Your task is to restate every entry below word for word and omit the images.
*** THE DATA ***
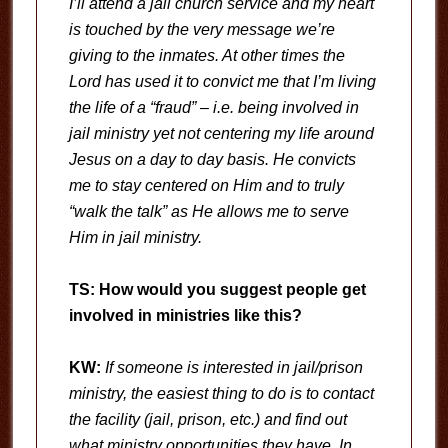
I’ll attend a jail church service and my heart
is touched by the very message we’re
giving to the inmates. At other times the
Lord has used it to convict me that I’m living
the life of a “fraud” – i.e. being involved in
jail ministry yet not centering my life around
Jesus on a day to day basis. He convicts
me to stay centered on Him and to truly
“walk the talk” as He allows me to serve
Him in jail ministry.
TS: How would you suggest people get
involved in ministries like this?
KW:
If someone is interested in jail/prison
ministry, the easiest thing to do is to contact
the facility (jail, prison, etc.) and find out
what ministry opportunities they have. In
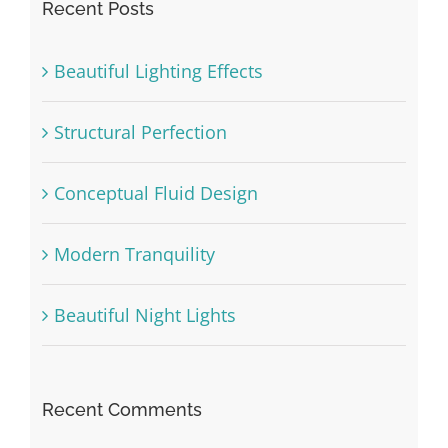
Recent Posts
Beautiful Lighting Effects
Structural Perfection
Conceptual Fluid Design
Modern Tranquility
Beautiful Night Lights
Recent Comments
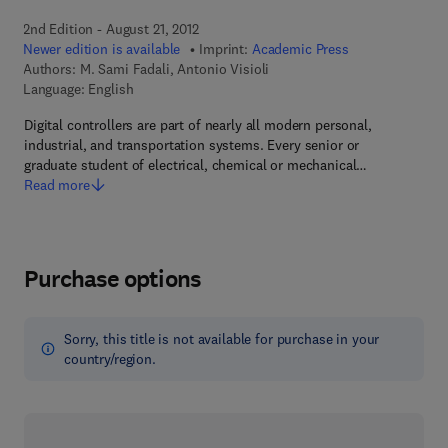
2nd Edition - August 21, 2012
Newer edition is available
Imprint:
Academic Press
Authors:
M. Sami Fadali, Antonio Visioli
Language: English
Digital controllers are part of nearly all modern personal,
industrial, and transportation systems. Every senior or
graduate student of electrical, chemical or mechanical…
Read more
Purchase options
Sorry, this title is not available for purchase in your
country/region.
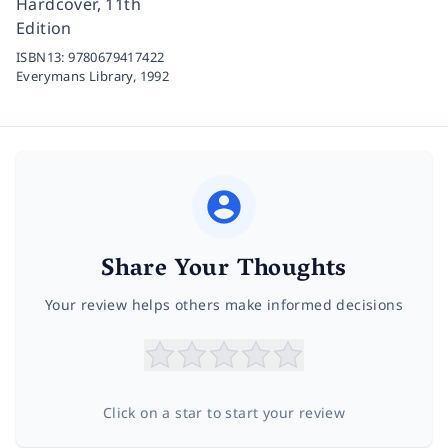
Hardcover, 11th
Edition
ISBN13:
9780679417422
Everymans Library,
1992
Share Your Thoughts
Your review helps others make informed decisions
Click on a star to start your review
*** End of THE DATA ***
## RESULT OF THE EXERCISE
I’ll attend a jail church service and my heart
is touched by the very message we’re
giving to the inmates. At other times the
Lord has used it to convict me that I’m living
the life of a “fraud” – i.e. being involved in
jail ministry yet not centering my life around
Jesus on a day to day basis. He convicts
me to stay centered on Him and to truly
“walk the talk” as He allows me to serve
Him in jail ministry.
TS: How would you suggest people get
involved in ministries like this?
KW:
If someone is interested in jail/prison
ministry, the easiest thing to do is to contact
the facility (jail, prison, etc.) and find out
what ministry opportunities they have. In
Recent Posts
Beautiful Lighting Effects
Structural Perfection
Conceptual Fluid Design
Modern Tranquility
Beautiful Night Lights
Recent Comments
2nd Edition - August 21, 2012
Newer edition is available
Imprint:
Academic Press
Authors:
M. Sami Fadali, Antonio Visioli
Language: English
Digital controllers are part of nearly all modern personal,
industrial, and transportation systems. Every senior or
graduate student of electrical, chemical or mechanical…
Read more
Purchase options
Sorry, this title is not available for purchase in your
country/region.
Hardcover, 11th
Edition
ISBN13:
9780679417422
Everymans Library,
1992
Share Your Thoughts
Your review helps others make informed decisions
Click on a star to start your review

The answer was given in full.